Give the entries again exactly; drop the pictures.

**Provided data:**
__________
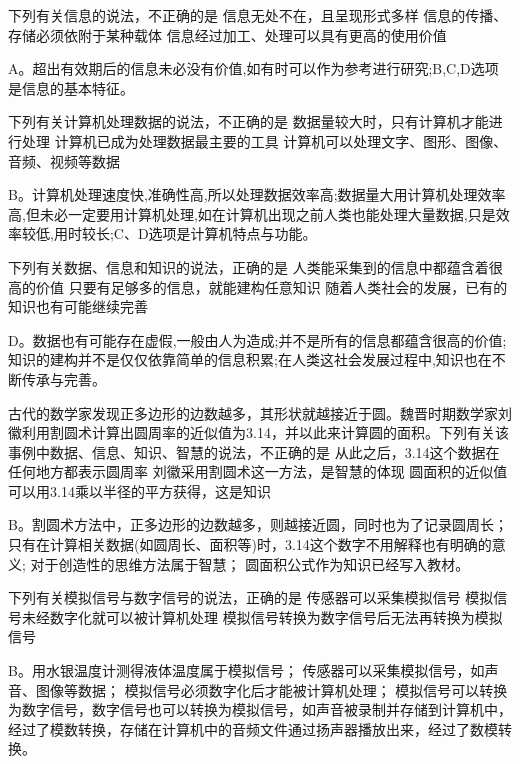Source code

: \begin{groups}
\begin{questions}[rp]
\question
{}下列有关信息的说法，不正确的是
{信息无处不在，且呈现形式多样}
{信息的传播、存储必须依附于某种载体}
{信息经过加工、处理可以具有更高的使用价值}
\begin{solution}
A。超出有效期后的信息未必没有价值,如有时可以作为参考进行研究;B,C,D选项是信息的基本特征。
\end{solution}

\question
{}下列有关计算机处理数据的说法，不正确的是
{数据量较大时，只有计算机才能进行处理}
{计算机已成为处理数据最主要的工具}
{计算机可以处理文字、图形、图像、音频、视频等数据}
\begin{solution}
B。计算机处理速度快,准确性高,所以处理数据效率高;数据量大用计算机处理效率高,但未必一定要用计算机处理,如在计算机出现之前人类也能处理大量数据,只是效率较低,用时较长;C、D选项是计算机特点与功能。
\end{solution}

\question
{}下列有关数据、信息和知识的说法，正确的是
{人类能采集到的信息中都蕴含着很高的价值}
{只要有足够多的信息，就能建构任意知识}
{随着人类社会的发展，已有的知识也有可能继续完善}
\begin{solution}
D。数据也有可能存在虚假,一般由人为造成;并不是所有的信息都蕴含很高的价值;知识的建构并不是仅仅依靠简单的信息积累;在人类这社会发展过程中,知识也在不断传承与完善。
\end{solution}

\question
{}古代的数学家发现正多边形的边数越多，其形状就越接近于圆。魏晋时期数学家刘徽利用割圆术计算出圆周率的近似值为3.14，并以此来计算圆的面积。下列有关该事例中数据、信息、知识、智慧的说法，不正确的是
{从此之后，3.14这个数据在任何地方都表示圆周率}
{刘徽采用割圆术这一方法，是智慧的体现}
{圆面积的近似值可以用3.14乘以半径的平方获得，这是知识}
\begin{solution}
B。割圆术方法中，正多边形的边数越多，则越接近圆，同时也为了记录圆周长；
只有在计算相关数据(如圆周长、面积等)时，3.14这个数字不用解释也有明确的意义;
对于创造性的思维方法属于智慧；
圆面积公式作为知识已经写入教材。
\end{solution}

\question
{}下列有关模拟信号与数字信号的说法，正确的是
{传感器可以采集模拟信号}
{模拟信号未经数字化就可以被计算机处理}
{模拟信号转换为数字信号后无法再转换为模拟信号}
\begin{solution}
B。用水银温度计测得液体温度属于模拟信号；
传感器可以采集模拟信号，如声音、图像等数据；
模拟信号必须数字化后才能被计算机处理；
模拟信号可以转换为数字信号，数字信号也可以转换为模拟信号，如声音被录制并存储到计算机中，经过了模数转换，存储在计算机中的音频文件通过扬声器播放出来，经过了数模转换。
\end{solution}


\end{questions}
\end{groups}
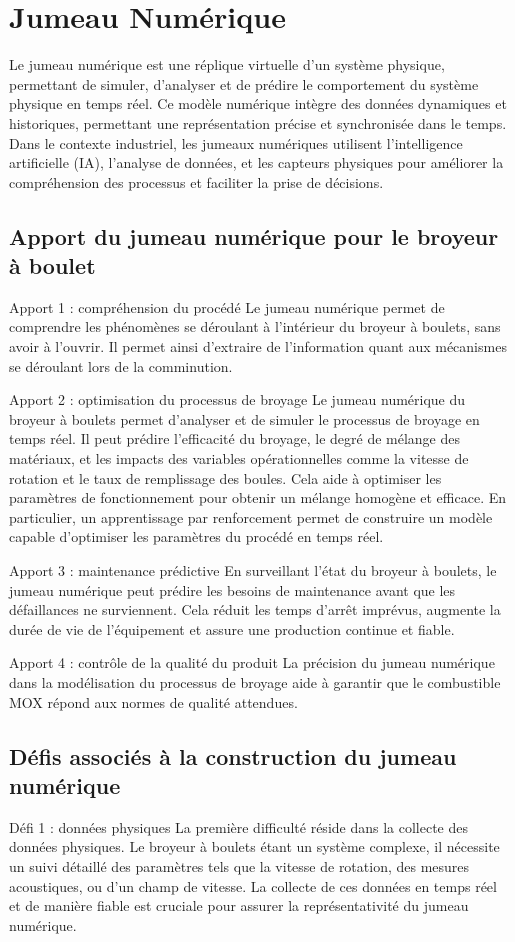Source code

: \section{Jumeau Numérique}

Le jumeau numérique est une réplique virtuelle d'un système physique, permettant de simuler, d'analyser et de prédire le comportement du système physique en temps réel. Ce modèle numérique intègre des données dynamiques et historiques, permettant une représentation précise et synchronisée dans le temps. Dans le contexte industriel, les jumeaux numériques utilisent l'intelligence artificielle (IA), l'analyse de données, et les capteurs physiques pour améliorer la compréhension des processus et faciliter la prise de décisions.

\subsection{Apport du jumeau numérique pour le broyeur à boulet}
Apport 1 : compréhension du procédé
Le jumeau numérique permet de comprendre les phénomènes se déroulant à l'intérieur du broyeur à boulets, sans avoir à l'ouvrir. Il permet ainsi d'extraire de l'information quant aux mécanismes se déroulant lors de la comminution.

Apport 2 : optimisation du processus de broyage
Le jumeau numérique du broyeur à boulets permet d'analyser et de simuler le processus de broyage en temps réel. Il peut prédire l'efficacité du broyage, le degré de mélange des matériaux, et les impacts des variables opérationnelles comme la vitesse de rotation et le taux de remplissage des boules. Cela aide à optimiser les paramètres de fonctionnement pour obtenir un mélange homogène et efficace. En particulier, un apprentissage par renforcement permet de construire un modèle capable d'optimiser les paramètres du procédé en temps réel.

Apport 3 : maintenance prédictive
En surveillant l'état du broyeur à boulets, le jumeau numérique peut prédire les besoins de maintenance avant que les défaillances ne surviennent. Cela réduit les temps d'arrêt imprévus, augmente la durée de vie de l'équipement et assure une production continue et fiable.

Apport 4 : contrôle de la qualité du produit
La précision du jumeau numérique dans la modélisation du processus de broyage aide à garantir que le combustible MOX répond aux normes de qualité attendues.

\subsection{Défis associés à la construction du jumeau numérique}
Défi 1 : données physiques
La première difficulté réside dans la collecte des données physiques. Le broyeur à boulets étant un système complexe, il nécessite un suivi détaillé des paramètres tels que la vitesse de rotation, des mesures acoustiques, ou d'un champ de vitesse. La collecte de ces données en temps réel et de manière fiable est cruciale pour assurer la représentativité du jumeau numérique.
__________
**Result of this exercise:**
Source code

: \begin{groups}
\begin{questions}[rp]
\question
{}下列有关信息的说法，不正确的是
{信息无处不在，且呈现形式多样}
{信息的传播、存储必须依附于某种载体}
{信息经过加工、处理可以具有更高的使用价值}
\begin{solution}
A。超出有效期后的信息未必没有价值,如有时可以作为参考进行研究;B,C,D选项是信息的基本特征。
\end{solution}

\question
{}下列有关计算机处理数据的说法，不正确的是
{数据量较大时，只有计算机才能进行处理}
{计算机已成为处理数据最主要的工具}
{计算机可以处理文字、图形、图像、音频、视频等数据}
\begin{solution}
B。计算机处理速度快,准确性高,所以处理数据效率高;数据量大用计算机处理效率高,但未必一定要用计算机处理,如在计算机出现之前人类也能处理大量数据,只是效率较低,用时较长;C、D选项是计算机特点与功能。
\end{solution}

\question
{}下列有关数据、信息和知识的说法，正确的是
{人类能采集到的信息中都蕴含着很高的价值}
{只要有足够多的信息，就能建构任意知识}
{随着人类社会的发展，已有的知识也有可能继续完善}
\begin{solution}
D。数据也有可能存在虚假,一般由人为造成;并不是所有的信息都蕴含很高的价值;知识的建构并不是仅仅依靠简单的信息积累;在人类这社会发展过程中,知识也在不断传承与完善。
\end{solution}

\question
{}古代的数学家发现正多边形的边数越多，其形状就越接近于圆。魏晋时期数学家刘徽利用割圆术计算出圆周率的近似值为3.14，并以此来计算圆的面积。下列有关该事例中数据、信息、知识、智慧的说法，不正确的是
{从此之后，3.14这个数据在任何地方都表示圆周率}
{刘徽采用割圆术这一方法，是智慧的体现}
{圆面积的近似值可以用3.14乘以半径的平方获得，这是知识}
\begin{solution}
B。割圆术方法中，正多边形的边数越多，则越接近圆，同时也为了记录圆周长；
只有在计算相关数据(如圆周长、面积等)时，3.14这个数字不用解释也有明确的意义;
对于创造性的思维方法属于智慧；
圆面积公式作为知识已经写入教材。
\end{solution}

\question
{}下列有关模拟信号与数字信号的说法，正确的是
{传感器可以采集模拟信号}
{模拟信号未经数字化就可以被计算机处理}
{模拟信号转换为数字信号后无法再转换为模拟信号}
\begin{solution}
B。用水银温度计测得液体温度属于模拟信号；
传感器可以采集模拟信号，如声音、图像等数据；
模拟信号必须数字化后才能被计算机处理；
模拟信号可以转换为数字信号，数字信号也可以转换为模拟信号，如声音被录制并存储到计算机中，经过了模数转换，存储在计算机中的音频文件通过扬声器播放出来，经过了数模转换。
\end{solution}


\end{questions}
\end{groups}
Source code

: \section{Jumeau Numérique}

Le jumeau numérique est une réplique virtuelle d'un système physique, permettant de simuler, d'analyser et de prédire le comportement du système physique en temps réel. Ce modèle numérique intègre des données dynamiques et historiques, permettant une représentation précise et synchronisée dans le temps. Dans le contexte industriel, les jumeaux numériques utilisent l'intelligence artificielle (IA), l'analyse de données, et les capteurs physiques pour améliorer la compréhension des processus et faciliter la prise de décisions.

\subsection{Apport du jumeau numérique pour le broyeur à boulet}
Apport 1 : compréhension du procédé
Le jumeau numérique permet de comprendre les phénomènes se déroulant à l'intérieur du broyeur à boulets, sans avoir à l'ouvrir. Il permet ainsi d'extraire de l'information quant aux mécanismes se déroulant lors de la comminution.

Apport 2 : optimisation du processus de broyage
Le jumeau numérique du broyeur à boulets permet d'analyser et de simuler le processus de broyage en temps réel. Il peut prédire l'efficacité du broyage, le degré de mélange des matériaux, et les impacts des variables opérationnelles comme la vitesse de rotation et le taux de remplissage des boules. Cela aide à optimiser les paramètres de fonctionnement pour obtenir un mélange homogène et efficace. En particulier, un apprentissage par renforcement permet de construire un modèle capable d'optimiser les paramètres du procédé en temps réel.

Apport 3 : maintenance prédictive
En surveillant l'état du broyeur à boulets, le jumeau numérique peut prédire les besoins de maintenance avant que les défaillances ne surviennent. Cela réduit les temps d'arrêt imprévus, augmente la durée de vie de l'équipement et assure une production continue et fiable.

Apport 4 : contrôle de la qualité du produit
La précision du jumeau numérique dans la modélisation du processus de broyage aide à garantir que le combustible MOX répond aux normes de qualité attendues.

\subsection{Défis associés à la construction du jumeau numérique}
Défi 1 : données physiques
La première difficulté réside dans la collecte des données physiques. Le broyeur à boulets étant un système complexe, il nécessite un suivi détaillé des paramètres tels que la vitesse de rotation, des mesures acoustiques, ou d'un champ de vitesse. La collecte de ces données en temps réel et de manière fiable est cruciale pour assurer la représentativité du jumeau numérique.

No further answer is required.